-- Opening Marker --

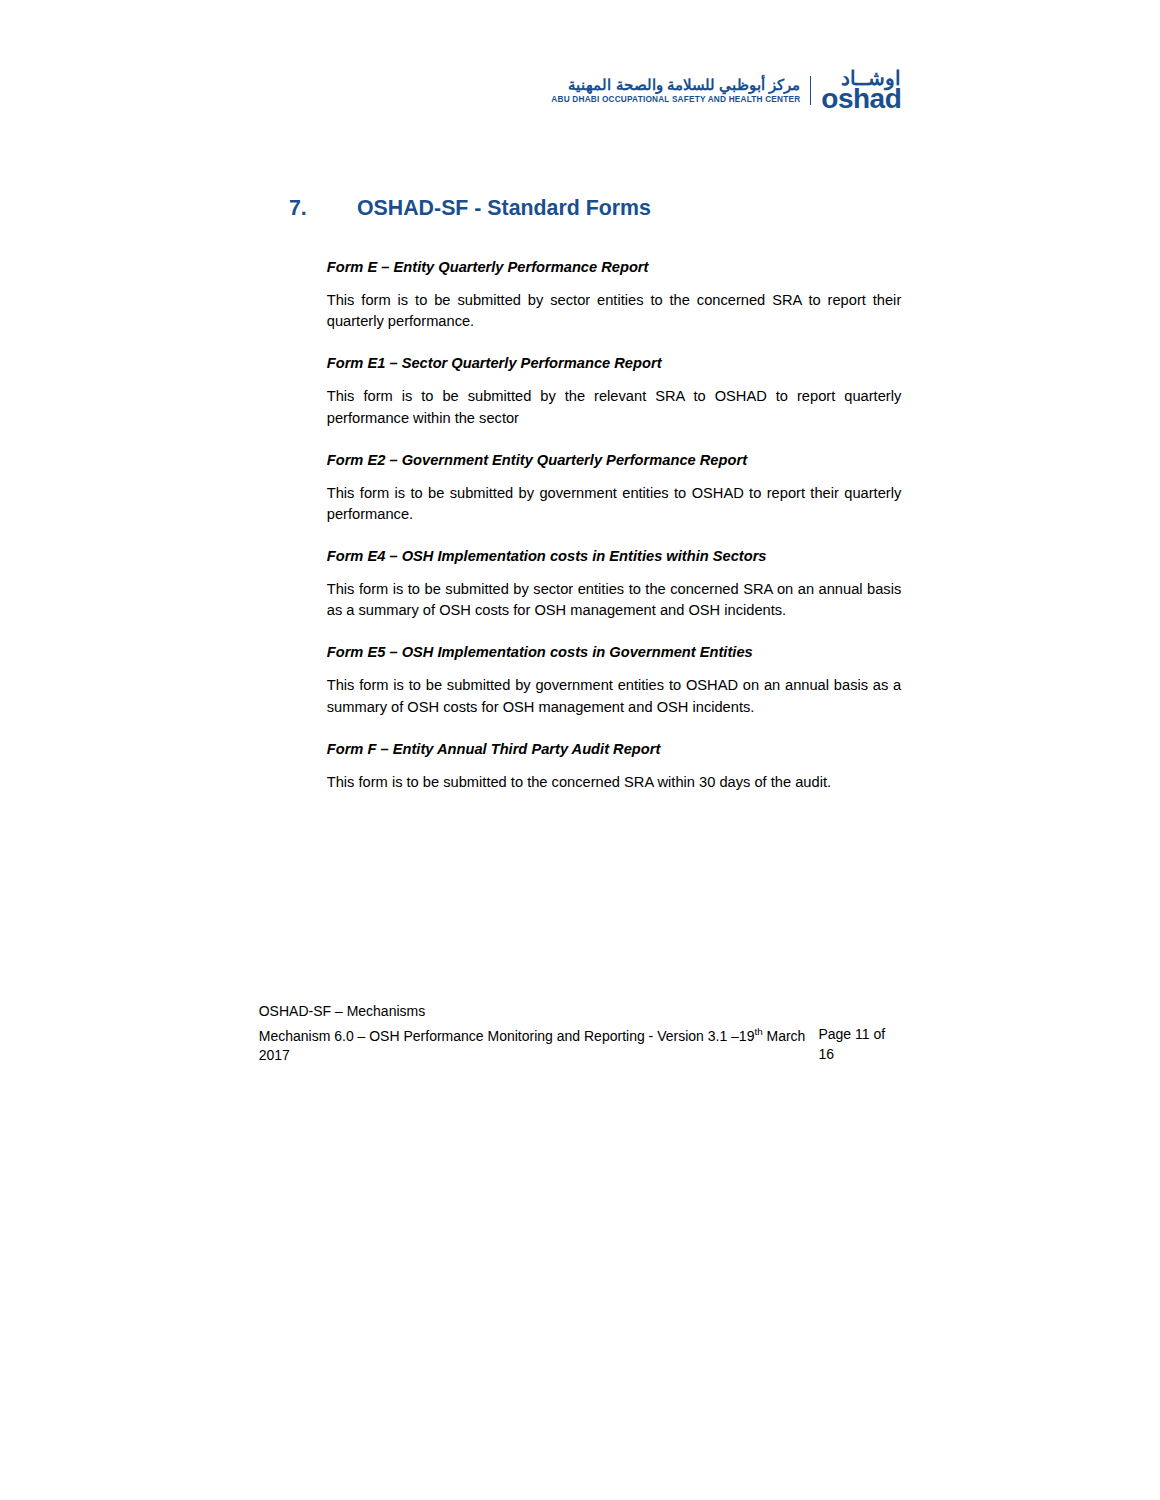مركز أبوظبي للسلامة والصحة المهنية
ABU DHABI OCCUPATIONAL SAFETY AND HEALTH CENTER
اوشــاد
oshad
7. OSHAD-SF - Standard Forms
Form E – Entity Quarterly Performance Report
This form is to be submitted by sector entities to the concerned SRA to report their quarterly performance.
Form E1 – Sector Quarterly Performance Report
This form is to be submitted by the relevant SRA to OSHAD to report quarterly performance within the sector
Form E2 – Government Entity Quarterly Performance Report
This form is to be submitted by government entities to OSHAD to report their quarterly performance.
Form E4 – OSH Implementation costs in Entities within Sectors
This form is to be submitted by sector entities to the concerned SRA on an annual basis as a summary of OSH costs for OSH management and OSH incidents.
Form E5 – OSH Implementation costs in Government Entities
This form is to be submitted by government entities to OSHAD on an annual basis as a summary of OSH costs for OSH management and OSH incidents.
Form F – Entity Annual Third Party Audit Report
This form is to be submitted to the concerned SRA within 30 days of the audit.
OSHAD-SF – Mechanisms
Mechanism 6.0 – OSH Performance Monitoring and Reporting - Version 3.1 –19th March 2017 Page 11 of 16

-- Closing Marker --

-- WORK REQUIRED --
Exactly as written, repeat the lines from the beginning of the entries up to and including the line with "Form E2 – Government", but not the pictures.

-- TASK OUTPUT --
مركز أبوظبي للسلامة والصحة المهنية
ABU DHABI OCCUPATIONAL SAFETY AND HEALTH CENTER
اوشــاد
oshad
7. OSHAD-SF - Standard Forms
Form E – Entity Quarterly Performance Report
This form is to be submitted by sector entities to the concerned SRA to report their quarterly performance.
Form E1 – Sector Quarterly Performance Report
This form is to be submitted by the relevant SRA to OSHAD to report quarterly performance within the sector
Form E2 – Government Entity Quarterly Performance Report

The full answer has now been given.